Der schlammige Boden unter meinen Füßen wurde bei jedem Schritt immer tiefer durchwühlt. Nach einigen Sessions sieht es immer so aus als ob sich hier ein paar Wildschweine gesuhlt hätten.

Meine Taktik beinhaltete kleine auffällige Köder, welche ich auf sandigem Untergrund präsentieren wollte. Kurze Zeit später lagen die Ruten an ihren vorhergesehen Plätzen und ich warf einen Teebeutel in die Kanne. Ich liebe den Duft von Schwarztee und feuchter Frühlingsluft. Eine Kombination die es so zum Glück noch nicht in Spraydosen zu kaufen gibt. Meine Blicke schweifen über die düstere Wasseroberfläche und die letzten Sonnenstrahlen verziehen sich hinter den Betonkolossen.
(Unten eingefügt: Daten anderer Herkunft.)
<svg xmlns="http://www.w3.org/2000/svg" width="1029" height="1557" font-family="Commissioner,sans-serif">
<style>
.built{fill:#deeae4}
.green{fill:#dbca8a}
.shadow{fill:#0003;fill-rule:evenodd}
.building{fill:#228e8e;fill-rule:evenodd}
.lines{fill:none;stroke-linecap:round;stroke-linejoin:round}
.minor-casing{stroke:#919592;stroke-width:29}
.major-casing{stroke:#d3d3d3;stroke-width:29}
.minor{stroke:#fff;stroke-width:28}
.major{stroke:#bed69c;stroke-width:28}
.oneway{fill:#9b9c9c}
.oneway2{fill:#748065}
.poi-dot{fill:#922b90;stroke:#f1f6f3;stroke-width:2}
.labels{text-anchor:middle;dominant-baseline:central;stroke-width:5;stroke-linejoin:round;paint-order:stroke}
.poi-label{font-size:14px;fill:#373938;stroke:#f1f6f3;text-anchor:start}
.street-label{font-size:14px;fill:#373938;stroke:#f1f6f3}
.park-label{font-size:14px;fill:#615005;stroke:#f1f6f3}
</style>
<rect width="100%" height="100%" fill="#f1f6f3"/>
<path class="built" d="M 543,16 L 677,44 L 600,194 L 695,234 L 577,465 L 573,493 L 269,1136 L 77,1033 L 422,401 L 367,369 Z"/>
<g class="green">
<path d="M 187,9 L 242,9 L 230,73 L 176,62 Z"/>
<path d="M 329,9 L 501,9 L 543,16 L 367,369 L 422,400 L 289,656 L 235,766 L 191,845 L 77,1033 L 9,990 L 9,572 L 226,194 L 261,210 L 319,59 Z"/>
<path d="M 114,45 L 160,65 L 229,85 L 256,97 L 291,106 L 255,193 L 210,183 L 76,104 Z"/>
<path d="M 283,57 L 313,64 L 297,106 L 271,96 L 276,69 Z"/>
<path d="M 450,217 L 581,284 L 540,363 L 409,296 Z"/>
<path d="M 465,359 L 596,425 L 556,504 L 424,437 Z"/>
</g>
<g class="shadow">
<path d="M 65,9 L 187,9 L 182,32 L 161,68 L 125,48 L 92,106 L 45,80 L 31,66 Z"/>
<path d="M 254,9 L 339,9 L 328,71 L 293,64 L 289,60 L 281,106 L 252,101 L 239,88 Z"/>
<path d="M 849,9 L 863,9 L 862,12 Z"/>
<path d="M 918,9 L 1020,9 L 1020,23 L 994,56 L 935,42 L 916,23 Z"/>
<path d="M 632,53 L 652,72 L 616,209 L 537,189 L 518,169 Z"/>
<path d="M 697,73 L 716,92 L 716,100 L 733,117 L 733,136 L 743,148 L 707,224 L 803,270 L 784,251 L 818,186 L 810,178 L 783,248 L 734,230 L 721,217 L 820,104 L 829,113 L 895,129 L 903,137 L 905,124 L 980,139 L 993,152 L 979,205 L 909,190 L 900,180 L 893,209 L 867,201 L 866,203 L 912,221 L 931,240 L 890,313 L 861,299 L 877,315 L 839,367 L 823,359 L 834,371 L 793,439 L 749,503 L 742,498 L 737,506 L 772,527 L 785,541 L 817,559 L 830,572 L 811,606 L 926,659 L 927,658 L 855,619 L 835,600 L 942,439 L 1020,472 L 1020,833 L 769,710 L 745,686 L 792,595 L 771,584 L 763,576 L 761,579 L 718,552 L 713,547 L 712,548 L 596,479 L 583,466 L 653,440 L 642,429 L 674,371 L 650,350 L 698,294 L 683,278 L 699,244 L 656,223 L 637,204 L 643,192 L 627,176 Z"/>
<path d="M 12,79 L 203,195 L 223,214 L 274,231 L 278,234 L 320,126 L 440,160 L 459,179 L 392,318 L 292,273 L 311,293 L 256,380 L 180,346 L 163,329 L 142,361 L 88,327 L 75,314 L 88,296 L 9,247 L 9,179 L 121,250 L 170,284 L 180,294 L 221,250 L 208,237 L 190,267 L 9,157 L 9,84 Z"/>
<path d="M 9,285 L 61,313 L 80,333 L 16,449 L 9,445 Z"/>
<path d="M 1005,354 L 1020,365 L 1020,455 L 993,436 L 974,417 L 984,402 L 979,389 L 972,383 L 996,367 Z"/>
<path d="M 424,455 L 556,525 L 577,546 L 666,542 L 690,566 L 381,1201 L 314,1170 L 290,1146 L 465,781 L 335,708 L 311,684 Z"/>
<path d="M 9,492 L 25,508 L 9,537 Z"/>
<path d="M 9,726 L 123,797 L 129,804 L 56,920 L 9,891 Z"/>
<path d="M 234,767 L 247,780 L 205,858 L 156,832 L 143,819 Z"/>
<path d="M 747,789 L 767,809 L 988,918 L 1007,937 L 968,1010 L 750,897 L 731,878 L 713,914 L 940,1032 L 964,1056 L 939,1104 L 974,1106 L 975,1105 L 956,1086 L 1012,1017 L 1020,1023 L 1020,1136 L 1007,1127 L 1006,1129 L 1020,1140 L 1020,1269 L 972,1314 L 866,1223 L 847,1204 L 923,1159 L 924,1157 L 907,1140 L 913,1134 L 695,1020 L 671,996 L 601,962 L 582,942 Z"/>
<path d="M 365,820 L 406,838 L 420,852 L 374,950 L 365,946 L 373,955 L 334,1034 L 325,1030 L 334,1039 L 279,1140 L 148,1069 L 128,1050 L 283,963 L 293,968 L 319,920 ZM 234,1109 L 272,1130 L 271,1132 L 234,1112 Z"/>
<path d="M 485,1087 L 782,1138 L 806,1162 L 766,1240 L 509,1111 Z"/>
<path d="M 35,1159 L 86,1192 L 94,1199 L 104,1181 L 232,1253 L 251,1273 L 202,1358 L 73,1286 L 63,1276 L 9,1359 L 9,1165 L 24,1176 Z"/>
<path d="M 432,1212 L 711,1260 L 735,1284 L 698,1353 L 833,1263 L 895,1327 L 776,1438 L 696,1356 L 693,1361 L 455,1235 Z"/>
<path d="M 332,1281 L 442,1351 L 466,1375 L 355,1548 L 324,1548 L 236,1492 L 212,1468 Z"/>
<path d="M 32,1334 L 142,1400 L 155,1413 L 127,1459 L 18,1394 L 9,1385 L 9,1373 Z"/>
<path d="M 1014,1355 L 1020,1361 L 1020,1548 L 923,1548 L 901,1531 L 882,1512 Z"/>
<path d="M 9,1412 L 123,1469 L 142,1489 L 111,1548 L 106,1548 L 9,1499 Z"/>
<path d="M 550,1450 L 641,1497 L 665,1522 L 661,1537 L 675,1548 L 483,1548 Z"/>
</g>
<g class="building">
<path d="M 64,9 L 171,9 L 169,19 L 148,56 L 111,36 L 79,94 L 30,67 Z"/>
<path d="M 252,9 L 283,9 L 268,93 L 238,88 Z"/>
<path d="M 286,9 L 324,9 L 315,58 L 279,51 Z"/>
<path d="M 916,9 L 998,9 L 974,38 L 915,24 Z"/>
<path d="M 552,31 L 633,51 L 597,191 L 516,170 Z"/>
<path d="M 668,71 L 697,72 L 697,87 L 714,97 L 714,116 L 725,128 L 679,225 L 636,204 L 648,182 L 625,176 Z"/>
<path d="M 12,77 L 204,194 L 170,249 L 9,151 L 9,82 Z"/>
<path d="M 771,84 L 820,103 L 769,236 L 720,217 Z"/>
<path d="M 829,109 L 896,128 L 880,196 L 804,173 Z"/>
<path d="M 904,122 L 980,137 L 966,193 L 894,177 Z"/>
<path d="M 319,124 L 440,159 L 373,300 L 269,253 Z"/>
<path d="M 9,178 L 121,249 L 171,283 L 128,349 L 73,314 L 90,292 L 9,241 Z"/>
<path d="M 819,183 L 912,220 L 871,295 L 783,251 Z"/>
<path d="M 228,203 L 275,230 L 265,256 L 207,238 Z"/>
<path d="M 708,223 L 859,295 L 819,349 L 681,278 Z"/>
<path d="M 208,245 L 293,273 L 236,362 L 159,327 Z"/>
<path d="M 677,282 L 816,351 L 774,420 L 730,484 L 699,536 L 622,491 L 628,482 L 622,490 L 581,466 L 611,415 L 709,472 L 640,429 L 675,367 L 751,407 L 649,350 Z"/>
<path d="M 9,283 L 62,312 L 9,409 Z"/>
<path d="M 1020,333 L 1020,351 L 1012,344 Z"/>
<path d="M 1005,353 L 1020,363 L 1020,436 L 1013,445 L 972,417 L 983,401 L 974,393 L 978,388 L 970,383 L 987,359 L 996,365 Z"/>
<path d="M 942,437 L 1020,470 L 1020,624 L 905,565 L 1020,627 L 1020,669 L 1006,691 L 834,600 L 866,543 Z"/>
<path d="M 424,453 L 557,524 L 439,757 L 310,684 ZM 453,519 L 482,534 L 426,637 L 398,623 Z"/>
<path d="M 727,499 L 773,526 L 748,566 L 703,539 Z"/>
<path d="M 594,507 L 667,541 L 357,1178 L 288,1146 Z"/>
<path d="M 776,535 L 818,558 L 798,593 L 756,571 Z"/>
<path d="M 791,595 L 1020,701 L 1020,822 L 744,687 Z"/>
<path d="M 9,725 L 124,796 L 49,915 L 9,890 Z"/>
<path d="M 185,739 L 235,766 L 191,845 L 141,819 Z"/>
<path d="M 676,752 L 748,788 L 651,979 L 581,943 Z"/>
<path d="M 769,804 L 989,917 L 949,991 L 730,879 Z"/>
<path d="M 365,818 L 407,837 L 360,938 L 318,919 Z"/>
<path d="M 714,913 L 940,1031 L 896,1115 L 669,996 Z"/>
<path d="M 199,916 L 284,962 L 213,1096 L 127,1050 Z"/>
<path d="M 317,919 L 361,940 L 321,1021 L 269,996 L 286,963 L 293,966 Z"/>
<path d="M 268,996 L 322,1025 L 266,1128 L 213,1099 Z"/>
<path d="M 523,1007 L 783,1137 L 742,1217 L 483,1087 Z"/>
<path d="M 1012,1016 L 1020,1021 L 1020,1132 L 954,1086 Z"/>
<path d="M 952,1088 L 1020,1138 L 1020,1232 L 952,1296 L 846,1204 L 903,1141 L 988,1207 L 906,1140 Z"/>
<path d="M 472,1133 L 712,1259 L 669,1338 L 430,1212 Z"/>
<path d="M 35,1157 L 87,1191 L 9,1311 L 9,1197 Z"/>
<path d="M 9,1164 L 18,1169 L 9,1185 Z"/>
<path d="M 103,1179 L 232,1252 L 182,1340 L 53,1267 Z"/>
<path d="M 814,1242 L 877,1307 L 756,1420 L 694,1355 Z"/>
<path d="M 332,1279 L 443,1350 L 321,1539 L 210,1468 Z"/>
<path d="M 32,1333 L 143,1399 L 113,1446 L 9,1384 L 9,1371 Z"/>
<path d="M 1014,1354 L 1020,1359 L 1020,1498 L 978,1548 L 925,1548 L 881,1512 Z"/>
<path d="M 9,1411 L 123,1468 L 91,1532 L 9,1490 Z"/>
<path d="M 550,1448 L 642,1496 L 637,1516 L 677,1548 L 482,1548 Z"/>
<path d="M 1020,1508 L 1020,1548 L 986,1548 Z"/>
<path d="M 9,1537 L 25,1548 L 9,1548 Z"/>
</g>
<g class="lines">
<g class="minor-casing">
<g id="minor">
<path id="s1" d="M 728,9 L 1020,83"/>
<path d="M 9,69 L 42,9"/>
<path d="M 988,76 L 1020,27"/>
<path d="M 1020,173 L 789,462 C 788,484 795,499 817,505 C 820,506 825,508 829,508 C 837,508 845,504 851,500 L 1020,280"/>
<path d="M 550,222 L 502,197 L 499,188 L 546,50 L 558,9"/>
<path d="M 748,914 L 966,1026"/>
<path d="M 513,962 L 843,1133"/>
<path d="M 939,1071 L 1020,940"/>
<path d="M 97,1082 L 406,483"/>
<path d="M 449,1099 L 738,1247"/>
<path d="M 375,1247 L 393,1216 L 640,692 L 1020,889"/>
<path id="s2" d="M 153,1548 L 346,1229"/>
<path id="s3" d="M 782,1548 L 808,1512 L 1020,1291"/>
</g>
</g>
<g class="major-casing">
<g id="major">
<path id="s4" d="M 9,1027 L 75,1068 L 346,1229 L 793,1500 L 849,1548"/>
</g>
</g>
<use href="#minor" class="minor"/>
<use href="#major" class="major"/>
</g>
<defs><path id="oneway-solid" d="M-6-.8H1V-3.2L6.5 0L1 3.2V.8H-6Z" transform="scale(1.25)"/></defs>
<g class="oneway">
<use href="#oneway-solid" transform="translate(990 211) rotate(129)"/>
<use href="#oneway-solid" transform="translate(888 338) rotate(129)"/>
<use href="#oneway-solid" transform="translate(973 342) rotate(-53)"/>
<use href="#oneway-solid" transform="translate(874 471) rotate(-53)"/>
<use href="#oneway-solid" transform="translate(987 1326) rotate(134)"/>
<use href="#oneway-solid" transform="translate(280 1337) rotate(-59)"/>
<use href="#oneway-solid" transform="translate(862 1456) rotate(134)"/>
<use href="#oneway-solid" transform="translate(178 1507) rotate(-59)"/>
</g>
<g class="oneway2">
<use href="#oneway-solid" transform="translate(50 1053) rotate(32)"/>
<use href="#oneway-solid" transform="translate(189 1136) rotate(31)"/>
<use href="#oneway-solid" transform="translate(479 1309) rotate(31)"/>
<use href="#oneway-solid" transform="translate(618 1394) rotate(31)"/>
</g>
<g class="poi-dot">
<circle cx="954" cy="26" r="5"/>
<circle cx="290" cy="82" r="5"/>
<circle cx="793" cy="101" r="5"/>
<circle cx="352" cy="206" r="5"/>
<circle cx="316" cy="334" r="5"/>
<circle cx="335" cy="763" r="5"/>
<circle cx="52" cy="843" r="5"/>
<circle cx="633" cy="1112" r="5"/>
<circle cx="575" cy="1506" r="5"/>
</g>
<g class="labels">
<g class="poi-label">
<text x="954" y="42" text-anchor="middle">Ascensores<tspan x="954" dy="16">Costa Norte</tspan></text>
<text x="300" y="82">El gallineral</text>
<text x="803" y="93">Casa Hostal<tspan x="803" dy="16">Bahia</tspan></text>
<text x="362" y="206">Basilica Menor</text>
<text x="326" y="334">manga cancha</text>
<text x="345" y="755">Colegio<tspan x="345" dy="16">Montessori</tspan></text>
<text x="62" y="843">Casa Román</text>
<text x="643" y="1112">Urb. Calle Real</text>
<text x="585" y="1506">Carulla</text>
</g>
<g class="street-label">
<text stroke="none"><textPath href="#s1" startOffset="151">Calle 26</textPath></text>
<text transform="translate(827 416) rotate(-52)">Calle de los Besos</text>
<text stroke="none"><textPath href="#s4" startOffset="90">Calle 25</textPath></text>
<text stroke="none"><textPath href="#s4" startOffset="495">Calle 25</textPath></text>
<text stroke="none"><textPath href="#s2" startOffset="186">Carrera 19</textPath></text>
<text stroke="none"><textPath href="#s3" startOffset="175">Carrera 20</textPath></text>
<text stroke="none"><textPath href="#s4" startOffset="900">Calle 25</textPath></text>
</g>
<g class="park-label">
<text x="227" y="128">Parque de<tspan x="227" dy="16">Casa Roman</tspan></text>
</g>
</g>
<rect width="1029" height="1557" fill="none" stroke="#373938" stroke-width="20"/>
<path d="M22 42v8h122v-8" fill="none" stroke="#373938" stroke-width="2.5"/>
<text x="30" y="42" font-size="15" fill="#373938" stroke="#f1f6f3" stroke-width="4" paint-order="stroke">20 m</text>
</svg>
Plötzlich springt einer meiner Bobbins auf und ab. Mir schwant nichts Gutes als ich die Rute vom Buzzer Bar nahm. Der Kontakt zum Fisch bestätigte meine Annahme und die erste Brasse konnte im Wasser abgehakt werden. Ich habe wirklich nichts gegen diese Tiere, doch können sie die Idylle einer Nacht im Nu zerstören. Kaum platzierte ich die Rute neu, zeugte meine Zweite von Brassenwirbel. So ging es nun munter weiter bis mir die ganze Situation zu blöd wurde. Auch mit größeren Ködern konnte ich nicht wirklich selektieren und so beschloss ich meinen zurechtgezimmerten Plan zu verwerfen. Die Stunden in denen ich mich von einer Seite im Bett auf die andere wälzte, waren also wieder mal unnütz. Es lag auf der Hand, dass die Klodeckeln an den sandigen Stellen im Freiwasser umhergeisterten. Ich beköderte meine Rigs mit einzelnen Tigernüssen. Diese waren um einiges unattraktiver als die restlichen Köder die ich im Talon hatte. Die Sandbänke musste ich streichen, also beförderte ich meine Montagen, eingebettet in PVA Bags, direkt ins dichte Kraut. Schwere Bleie sollten dafür Sorge tragen, dass es die Montagen bis an den Grund schaffen.

Es war bereits spät in der Nacht als ich meine Idee in die Tat umgesetzt hatte. Der erste Erfolg stellte sich relativ schnell ein, denn meine Nevs blieben stumm. Ich hatte zwar ein ambivalentes Gefühl was die Präsentation der Köder betraf, doch wenigstens konnte ich noch ein paar Stunden schlafen bevor es auf die Uni ging. Doch kaum schloss ich die Augen, bohrte sich ein schriller Piepton in meinen Schädel. Ein Run, und was für einer… Nach einem brutalen Krautdrill konnte ich einen feisten Schuppenkarpfen befreien.

Ich war überglücklich, dass mein Bauchgefühl wieder Recht behalten sollte. Bestärkt durch den Erfolg, manövrierte ich die Montage wieder auf denselben Platz im Kraut. Das Geräusch des Schnurclips und die weiche Landung des Bleies bestätigten mein Tun erneut. Es vergingen keine zwei Stunden bis ein bulliger Spiegler auf der Matte landete.

Was für eine Ausnahmesession! Und das nur dank des Plan B!